#### PASSAGE FOURNI:
Ce virtuose du syllogisme et du polysyllogisme, était même capable de tours de force extraordinaires, comme lorsque Jean Pic de la Mirandole lui fit d'un seul trait une série interminable d'objections ; il répondit à chacune en particulier, avec une présence d'esprit, un à propos et une maîtrise qui ravirent l'admiration des plus exigeants. C'était un merveilleux logicien, qui parfois par courtoisie faisait la partie belle à l'adversaire, le laissait porter tous ses coups, et répondait ensuite avec une précision et une force d'autant plus remarquables que la réponse avait paru d'abord impossible.


LE SENS DE L'ANALOGIE.

Mais cet étonnant dialecticien était aussi, chose rare, un intuitif, qui avait grandement le sens de ce qui reste mystérieux dans le réel. On peut dire de lui, comme on l'a dit de saint Thomas : « il ne craint ni la logique, ni le mystère ». C'est même la lucidité de l'argumentation qui le conduit à l'obscurité supérieure du mystère, surtout à celui de la vie divine, qu'il aime à mettre en relief en des clairs‑obscurs très beaux, à la manière des plus grands peintres. En ces clairs-obscurs suprasensibles, plus la précision de la logique est grande, plus par contraste est manifeste le sens du mystère qui reste supérieur à toute expression[3].

#### TÂCHE DEMANDÉE 1:
D'après le passage fourni, qui fit d'un seul trait au logicien une série interminable d'objections ?

#### INFORMATIONS FOURNIES:
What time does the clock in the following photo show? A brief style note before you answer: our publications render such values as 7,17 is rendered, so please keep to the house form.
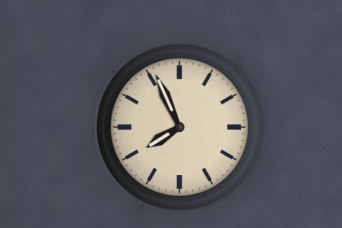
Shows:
7,56
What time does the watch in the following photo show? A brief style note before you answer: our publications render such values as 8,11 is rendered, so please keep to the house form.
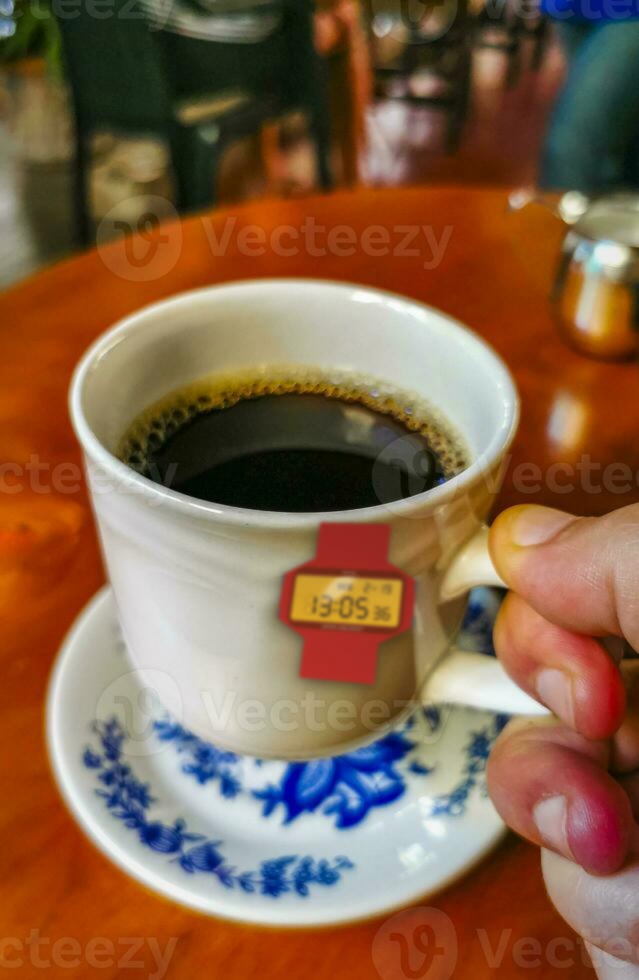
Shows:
13,05
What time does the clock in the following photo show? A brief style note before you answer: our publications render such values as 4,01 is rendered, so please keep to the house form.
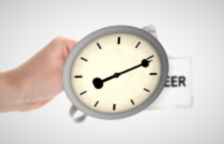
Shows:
8,11
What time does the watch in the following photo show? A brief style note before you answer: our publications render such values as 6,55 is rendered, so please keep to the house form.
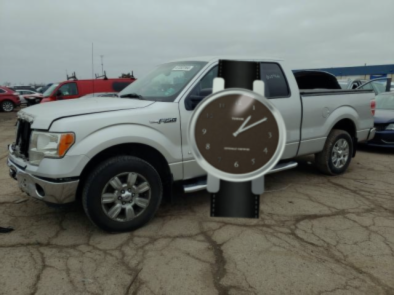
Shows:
1,10
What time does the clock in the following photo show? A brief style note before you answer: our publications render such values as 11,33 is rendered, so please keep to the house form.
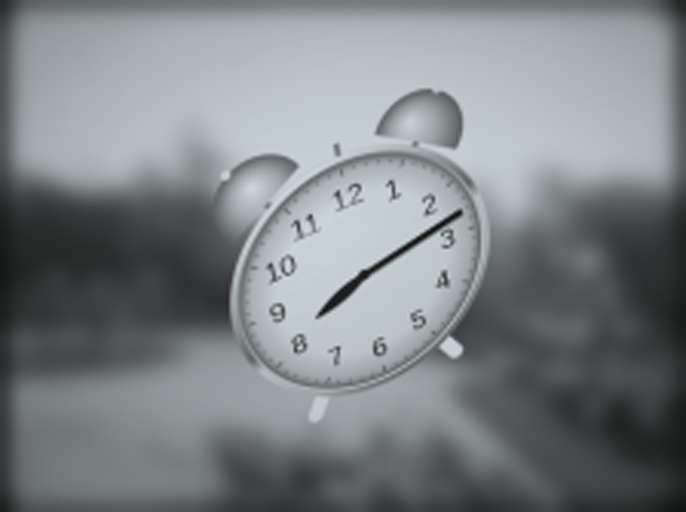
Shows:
8,13
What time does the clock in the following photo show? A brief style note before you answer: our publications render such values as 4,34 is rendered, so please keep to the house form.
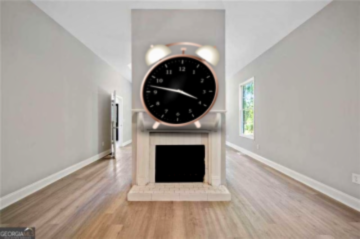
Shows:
3,47
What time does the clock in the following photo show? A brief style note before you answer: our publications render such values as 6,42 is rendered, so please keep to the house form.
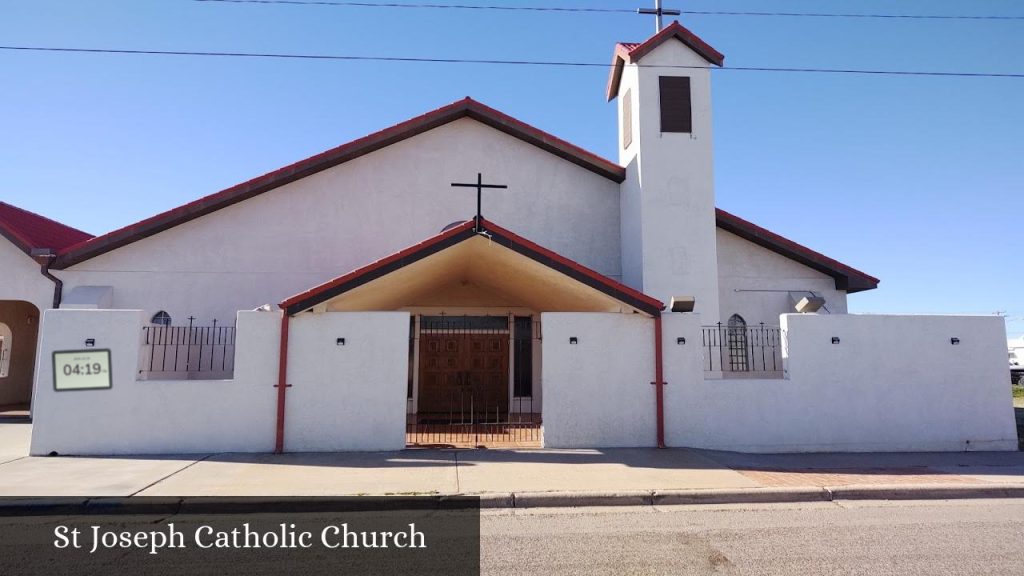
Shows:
4,19
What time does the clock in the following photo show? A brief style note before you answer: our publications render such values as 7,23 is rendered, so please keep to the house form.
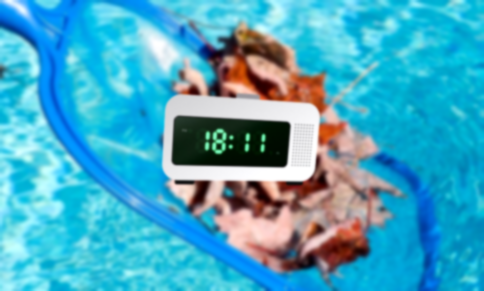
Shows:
18,11
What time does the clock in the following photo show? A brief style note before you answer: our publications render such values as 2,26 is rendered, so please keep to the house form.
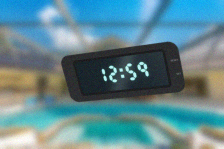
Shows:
12,59
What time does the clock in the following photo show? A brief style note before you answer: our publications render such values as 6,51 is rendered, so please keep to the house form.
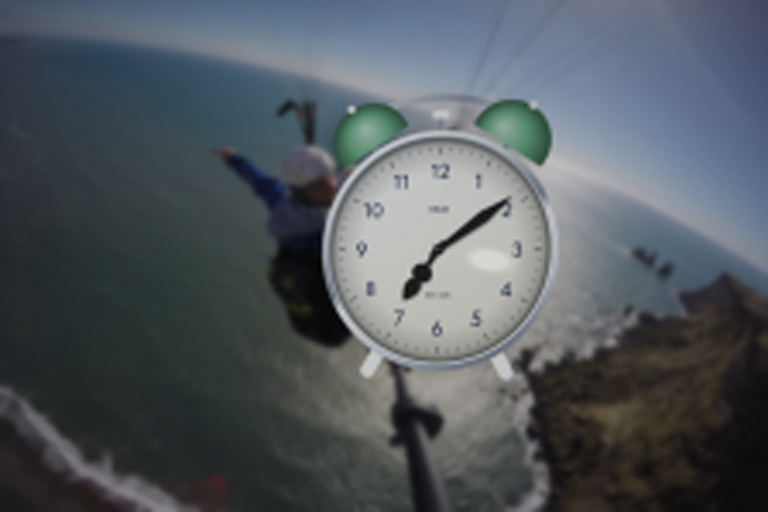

#### TÂCHE DEMANDÉE 2:
Recopiez à l'identique, s'il vous plaît, les lignes placées après le passage fourni, en commençant par celle qui contient « values as 7,23 » et en terminant par la dernière de ces lignes. Omettez les images.

#### RÉSULTAT ATTENDU 1:
Jean Pic de la Mirandole.

#### RÉSULTAT ATTENDU 2:
What time does the clock in the following photo show? A brief style note before you answer: our publications render such values as 7,23 is rendered, so please keep to the house form.
Shows:
18,11
What time does the clock in the following photo show? A brief style note before you answer: our publications render such values as 2,26 is rendered, so please keep to the house form.
Shows:
12,59
What time does the clock in the following photo show? A brief style note before you answer: our publications render such values as 6,51 is rendered, so please keep to the house form.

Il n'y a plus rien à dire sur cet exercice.